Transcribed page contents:

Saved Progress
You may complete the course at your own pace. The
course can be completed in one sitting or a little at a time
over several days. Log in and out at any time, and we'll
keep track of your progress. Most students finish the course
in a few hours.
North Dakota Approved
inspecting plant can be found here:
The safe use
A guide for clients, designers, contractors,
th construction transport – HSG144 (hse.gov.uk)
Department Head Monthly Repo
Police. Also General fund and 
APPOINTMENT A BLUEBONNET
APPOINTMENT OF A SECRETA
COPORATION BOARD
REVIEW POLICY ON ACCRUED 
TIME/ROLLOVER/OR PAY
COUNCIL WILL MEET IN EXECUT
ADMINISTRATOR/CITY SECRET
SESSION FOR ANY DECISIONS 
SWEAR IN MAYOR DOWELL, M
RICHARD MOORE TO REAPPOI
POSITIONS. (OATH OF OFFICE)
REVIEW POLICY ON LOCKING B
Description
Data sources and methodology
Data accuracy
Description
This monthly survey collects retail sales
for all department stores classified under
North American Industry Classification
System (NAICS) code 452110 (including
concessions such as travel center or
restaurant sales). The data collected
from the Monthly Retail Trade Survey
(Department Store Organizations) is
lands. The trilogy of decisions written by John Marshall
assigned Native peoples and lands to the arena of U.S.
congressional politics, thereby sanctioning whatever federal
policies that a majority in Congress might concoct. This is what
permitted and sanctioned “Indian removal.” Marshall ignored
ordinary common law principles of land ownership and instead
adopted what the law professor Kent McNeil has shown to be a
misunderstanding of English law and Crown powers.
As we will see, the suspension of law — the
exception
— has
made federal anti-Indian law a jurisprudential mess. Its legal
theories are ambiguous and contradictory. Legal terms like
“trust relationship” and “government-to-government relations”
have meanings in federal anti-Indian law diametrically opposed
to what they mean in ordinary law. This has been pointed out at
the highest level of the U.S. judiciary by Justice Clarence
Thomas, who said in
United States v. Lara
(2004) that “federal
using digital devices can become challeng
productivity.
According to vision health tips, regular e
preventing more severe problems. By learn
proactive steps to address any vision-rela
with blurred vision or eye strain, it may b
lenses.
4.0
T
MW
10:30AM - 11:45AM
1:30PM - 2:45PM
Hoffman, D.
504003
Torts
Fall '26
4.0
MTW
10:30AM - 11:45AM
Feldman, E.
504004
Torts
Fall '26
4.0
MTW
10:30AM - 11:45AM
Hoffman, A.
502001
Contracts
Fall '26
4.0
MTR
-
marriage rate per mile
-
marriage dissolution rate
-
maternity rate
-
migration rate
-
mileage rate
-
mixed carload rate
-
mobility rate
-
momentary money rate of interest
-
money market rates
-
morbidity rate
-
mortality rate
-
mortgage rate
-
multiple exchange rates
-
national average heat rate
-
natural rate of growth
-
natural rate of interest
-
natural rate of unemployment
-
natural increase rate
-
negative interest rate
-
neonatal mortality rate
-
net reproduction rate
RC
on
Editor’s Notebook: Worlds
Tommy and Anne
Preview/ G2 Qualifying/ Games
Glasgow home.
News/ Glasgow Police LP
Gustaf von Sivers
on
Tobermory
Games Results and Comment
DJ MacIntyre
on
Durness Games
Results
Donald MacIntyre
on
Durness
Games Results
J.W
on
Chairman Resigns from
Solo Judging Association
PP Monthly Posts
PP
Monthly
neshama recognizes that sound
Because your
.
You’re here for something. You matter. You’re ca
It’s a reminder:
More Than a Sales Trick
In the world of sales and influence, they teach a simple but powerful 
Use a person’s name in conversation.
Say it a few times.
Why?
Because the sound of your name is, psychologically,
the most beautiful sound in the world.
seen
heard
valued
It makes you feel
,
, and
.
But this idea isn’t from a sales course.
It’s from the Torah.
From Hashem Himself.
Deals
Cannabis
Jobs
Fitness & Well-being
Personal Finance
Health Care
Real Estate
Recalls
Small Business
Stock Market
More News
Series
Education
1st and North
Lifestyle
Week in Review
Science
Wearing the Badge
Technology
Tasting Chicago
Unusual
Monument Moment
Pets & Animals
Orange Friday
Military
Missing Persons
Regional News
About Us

Aim of the task: In the entries above, find the line holding "natural increase rate" and the line holding "Games Results and Comment", then retype exactly those two lines and every line between them, and nothing else.

Written solution:
natural increase rate
-
negative interest rate
-
neonatal mortality rate
-
net reproduction rate
RC
on
Editor’s Notebook: Worlds
Tommy and Anne
Preview/ G2 Qualifying/ Games
Glasgow home.
News/ Glasgow Police LP
Gustaf von Sivers
on
Tobermory
Games Results and Comment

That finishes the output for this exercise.